The above code automatically defines the following:

  • calc-exp?
  • lit-exp
  • plus-exp
In [10]:
(list calc-exp? lit-exp plus-exp)
Out[10]:
(#<procedure> #<procedure> #<procedure>)
In [11]:
(lit-exp 1)
Out[11]:
(lit-exp 1)
In [12]:
(lit-exp 'a)
Traceback (most recent call last):
  File "stdin", line 1, col 1, in 'lit-exp'
  Source "macro-generated-exp"
RunTimeError: Error in 'lit-exp': a is not of type number?

In [13]:
(calc-exp? (lit-exp 42))
Out[13]:
#t
In [14]:
(plus-exp (lit-exp 1) (lit-exp 2))
Out[14]:
(plus-exp (lit-exp 1) (lit-exp 2))
In [15]:
(plus-exp (plus-exp (lit-exp 23)
                    (lit-exp 50))
          (lit-exp -1))
Out[15]:
(plus-exp (plus-exp (lit-exp 23) (lit-exp 50)) (lit-exp -1))

We can now clean up the parser and evaluator by using the new datatypes. Here is the base evaluator:

In [16]:
(define evaluator 
  (lambda (ast)
    (record-case ast
     (lit-exp (value) value)
     (plus-exp (arg1 arg2) (+ (evaluator arg1)
                              (evaluator arg2))))))
In [17]:
(evaluator (lit-exp 42))
Out[17]:
42
In [15]:
(evaluator (parser '((10 + 10) + 13)))
;; 33
Out[15]:
33
In [ ]:
(evaluator (parser '((100 * 100) * (26 / 2))))
;; 130000

Note that when you change the parser to use define-datatype, it will produce the exact same output (e.g., tagged lists).

Problem 3:

Rewrite the parser and evaluator to use define-datatype.
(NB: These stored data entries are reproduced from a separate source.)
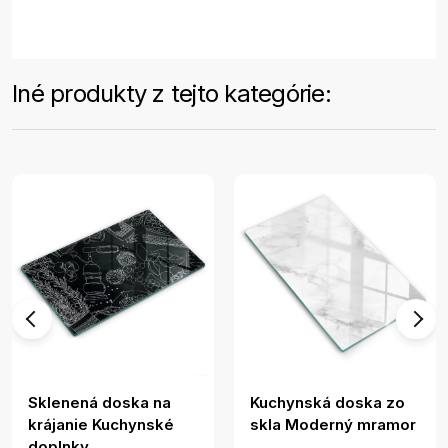
Iné produkty z tejto kategórie:
Sklenená doska na
Kuchynská doska zo
krájanie Kuchynské
skla Moderný mramor
doplnky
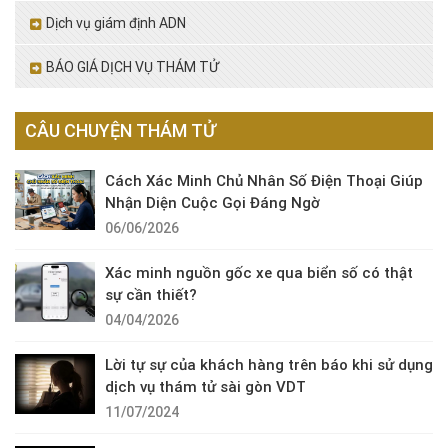
Dịch vụ giám định ADN
BÁO GIÁ DỊCH VỤ THÁM TỬ
CÂU CHUYỆN THÁM TỬ
Cách Xác Minh Chủ Nhân Số Điện Thoại Giúp
Nhận Diện Cuộc Gọi Đáng Ngờ
06/06/2026
Xác minh nguồn gốc xe qua biển số có thật
sự cần thiết?
04/04/2026
Lời tự sự của khách hàng trên báo khi sử dụng
dịch vụ thám tử sài gòn VDT
11/07/2024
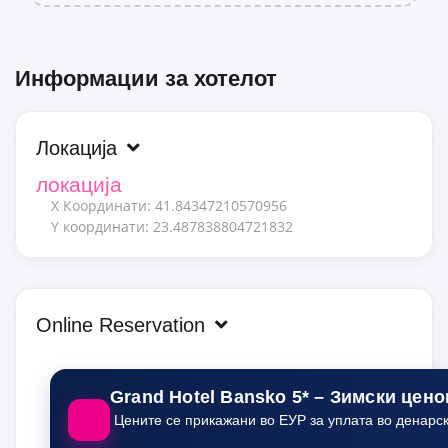
Информации за хотелот
Локација
локација
X Координати: 41.84347210570956
Y координати: 23.487838804721832
Online Reservation
Grand Hotel Bansko 5* – Зимски цено
Цените се прикажани во ЕУР за уплата во денарск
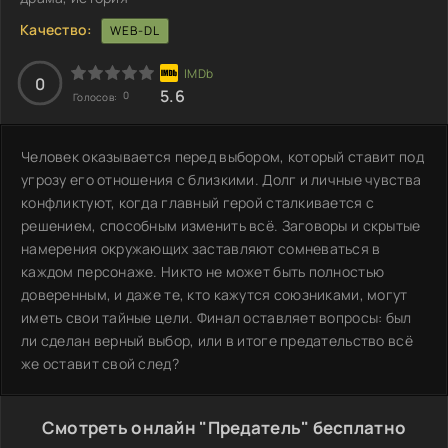
Качество:
WEB-DL
0
5.6
0
Голосов:
Человек оказывается перед выбором, который ставит под
угрозу его отношения с близкими. Долг и личные чувства
конфликтуют, когда главный герой сталкивается с
решением, способным изменить всё. Заговоры и скрытые
намерения окружающих заставляют сомневаться в
каждом персонаже. Никто не может быть полностью
доверенным, и даже те, кто кажутся союзниками, могут
иметь свои тайные цели. Финал оставляет вопросы: был
ли сделан верный выбор, или в итоге предательство всё
же оставит свой след?
Смотреть онлайн "Предатель" бесплатно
Test them both thoroughly to make sure that all correct versions work, and that incorrect forms fail.

Problem 4:

Refine your grammar so that all infix operators are treated as one expression type, rather than 4 different ones. For example, instead of having plus-exp and minus-exp, you will now have something like app-exp ("application expression"). You'll need to add another field to your new expression to store the operation symbol (e.g., '+ or '-).

Add other mathematical operators to make your Calculator Language useful.

Problem 5:

Add the following functions to your language by adding them to the grammar. min, max should each take two arguments and return the min and max (respectively) of the two numbers. The concrete syntax of min and max should be:

(min 1 2)

(max 3 7)

And they should parse to AST that looks like:

(func-call-exp min calc-exp calc-exp)

(func-call-exp max calc-exp calc-exp)

When evaluated, they will give the min or the max of the two arguments.
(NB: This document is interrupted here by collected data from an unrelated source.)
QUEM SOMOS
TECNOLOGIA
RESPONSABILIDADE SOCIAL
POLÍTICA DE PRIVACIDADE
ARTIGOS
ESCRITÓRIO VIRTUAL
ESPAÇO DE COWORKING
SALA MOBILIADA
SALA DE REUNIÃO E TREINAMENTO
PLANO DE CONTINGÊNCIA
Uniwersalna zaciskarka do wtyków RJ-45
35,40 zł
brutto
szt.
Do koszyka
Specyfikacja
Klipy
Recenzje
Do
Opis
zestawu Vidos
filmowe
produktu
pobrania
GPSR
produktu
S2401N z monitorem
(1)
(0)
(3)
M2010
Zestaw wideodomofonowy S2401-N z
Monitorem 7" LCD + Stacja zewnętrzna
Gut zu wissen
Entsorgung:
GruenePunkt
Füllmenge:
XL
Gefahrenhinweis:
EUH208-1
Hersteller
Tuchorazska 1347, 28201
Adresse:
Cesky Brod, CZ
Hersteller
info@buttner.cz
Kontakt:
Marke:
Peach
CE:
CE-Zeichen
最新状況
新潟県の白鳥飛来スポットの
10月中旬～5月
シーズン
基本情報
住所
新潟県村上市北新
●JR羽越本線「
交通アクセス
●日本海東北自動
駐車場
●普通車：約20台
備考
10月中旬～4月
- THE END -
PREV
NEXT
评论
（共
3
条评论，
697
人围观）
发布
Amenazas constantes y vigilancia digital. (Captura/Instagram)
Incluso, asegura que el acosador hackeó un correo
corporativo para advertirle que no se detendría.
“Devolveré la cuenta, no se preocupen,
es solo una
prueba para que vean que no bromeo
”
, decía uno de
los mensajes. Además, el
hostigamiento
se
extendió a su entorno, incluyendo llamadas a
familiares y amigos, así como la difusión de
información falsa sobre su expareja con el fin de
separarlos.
Add the functions avg and sum which can take any number of expressions, and compute the average.

Here is one way of defining func-call-var-exp, a datatype with variable args:

In [24]:
(define-datatype calc-exp2 calc-exp2?
    (func-call-var-exp 
        (func symbol?)
        (args (list-of number?))))
In [ ]:
(func-call-var-exp 'sum '(1 2 3))
In [ ]:
(evaluator (parser '(max 10 2)))
;; 10
In [ ]:
(evaluator (parser '(min 10 2)))
;; 2
In [ ]:
(evaluator (parser '(avg 10 2 4 5 6)))

Problem 6:

Add variables to your language. We will pre-define pi as 3.141592653589793, and e 2.718281828459045.

In order to use variables, you will need to pass in the environment to the evaluate function (and everywhere you call evaluate). We will use an association list as the environment. So, an environment will be defined and used like so:

In [1]:
(define env '((pi 3.141592653589793) 
              (e  2.718281828459045)))
In [3]:
(assq 'pi env)
;; (pi 3.141592653589793)
Out[3]:
(pi 3.141592653589793)
In [4]:
(assq 'c env)
;; #f                     ;; because c is not in the association list
Out[4]:
#f

Change the evaluate function to take an additional argument, the environment. You will need to add var-exp to the define-datatype, and be able to parse and evaluate the variables. It should then work as follows:

In [ ]:
(evaluate (parser 'e) env)
;; 3.141592653589793

Finally, use your new language to compute something useful. For example, what is the area of a circle of radius 2 feet?

In [ ]:
(evaluate (parser '(pi * (2 * 2))) env)
;; 12.5663706143592

Print out your code and examples of it running and bring to class Thursday, October 2, 2014.